- [PAGE TEXT]

GitGuardian's 2026 secrets sprawl report found tens of millions of new hardcoded secrets on public GitHub, with AI-service credentials and MCP config files growing fast. Separate estimates put eventual exposure risk for secrets stored in LLM context very high when injection, logging, and hallucination are combined. Treat context as a broadcast channel, not a vault.
How sensitive data gets in
Coding agents ingest config by default. .env files, docker-compose YAML, CI logs, and error stack traces get pulled into context because they look relevant to the task. They often contain live tokens.
RAG indexes everything. Internal wikis, ticket exports, and Slack archives get chunked and embedded without redaction. A support bot retrieves another customer's PII because chunk boundaries split poorly and access control stopped at the index, not the chunk.
Tool results echo secrets. An API debug endpoint returns full headers including Authorization. A database tool returns rows with emails and phone numbers. All of it goes back into context for the next model call.
MCP and agent configs hardcode credentials. Thousands of MCP server configs in public repos contain API keys. The agent reads the config to know how to connect, which puts the key in context before the first tool call.

- [YOUR INSTRUCTIONS] Reproduce word for word the part of the passage on secrets in model context that lies between "RAG indexes everything." and "first tool call.", inclusive.

(Excerpts from a dataset)
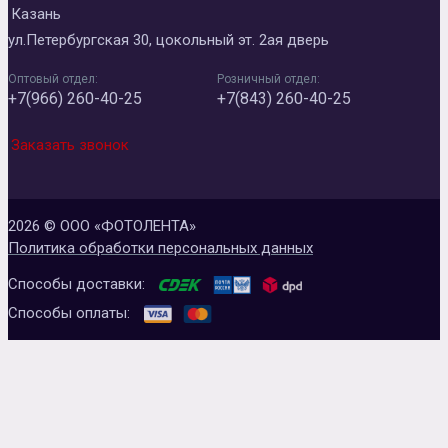
Казань
ул.Петербургская 30, цокольный эт. 2ая дверь
Оптовый отдел:
Розничный отдел:
+7(966) 260-40-25
+7(843) 260-40-25
Заказать звонок
2026 © ООО «ФОТОЛЕНТА»
Политика обработки персональных данных
Способы доставки:
Способы оплаты:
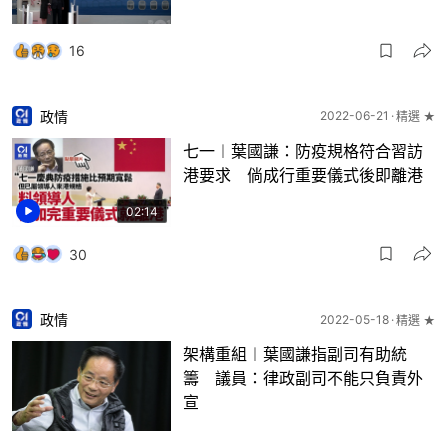
16
政情
2022-06-21
精選 ★
七一︱葉國謙：防疫規格符合習訪
港要求 倘成行重要儀式後即離港
02:14
30
政情
2022-05-18
精選 ★
架構重組︱葉國謙指副司有助統
籌 議員：律政副司不能只負責外
宣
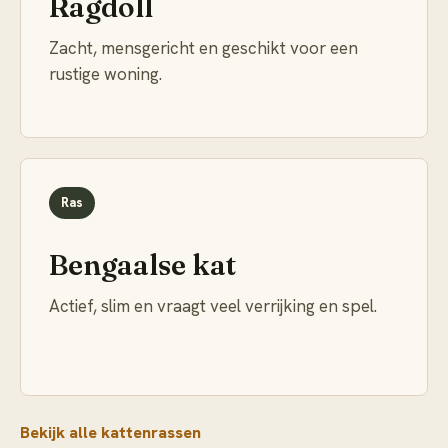
Ragdoll
Zacht, mensgericht en geschikt voor een
rustige woning.
Ras
Bengaalse kat
Actief, slim en vraagt veel verrijking en spel.
Bekijk alle kattenrassen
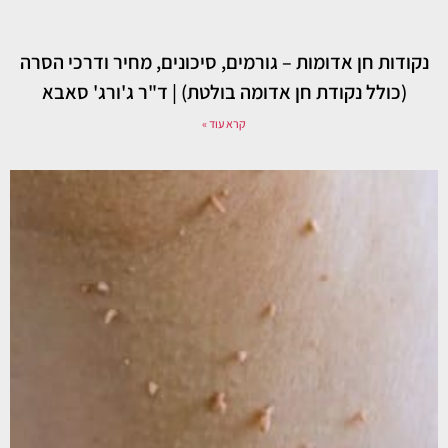
נקודות חן אדומות – גורמים, סיכונים, מחיר ודרכי הסרה
(כולל נקודת חן אדומה בולטת) | ד"ר ג'ורג' סאבא
קרא עוד »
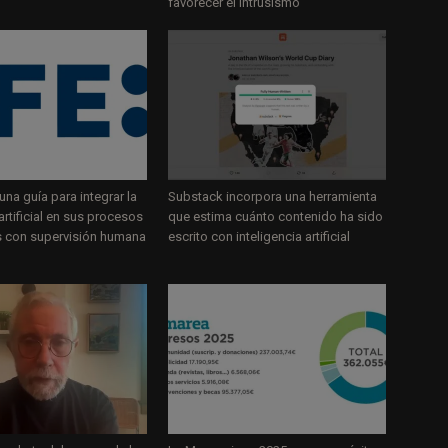
favorecer el intrusismo
una guía para integrar la
Substack incorpora una herramienta
 artificial en sus procesos
que estima cuánto contenido ha sido
s con supervisión humana
escrito con inteligencia artificial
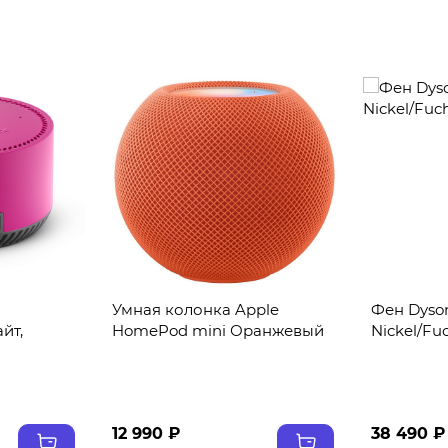
Умная колонка Apple
Фен Dyson
йт,
HomePod mini Оранжевый
Nickel/Fu
12 990 ₽
38 490 ₽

- [RESULT OF THE TASK]
RAG indexes everything. Internal wikis, ticket exports, and Slack archives get chunked and embedded without redaction. A support bot retrieves another customer's PII because chunk boundaries split poorly and access control stopped at the index, not the chunk.
Tool results echo secrets. An API debug endpoint returns full headers including Authorization. A database tool returns rows with emails and phone numbers. All of it goes back into context for the next model call.
MCP and agent configs hardcode credentials. Thousands of MCP server configs in public repos contain API keys. The agent reads the config to know how to connect, which puts the key in context before the first tool call.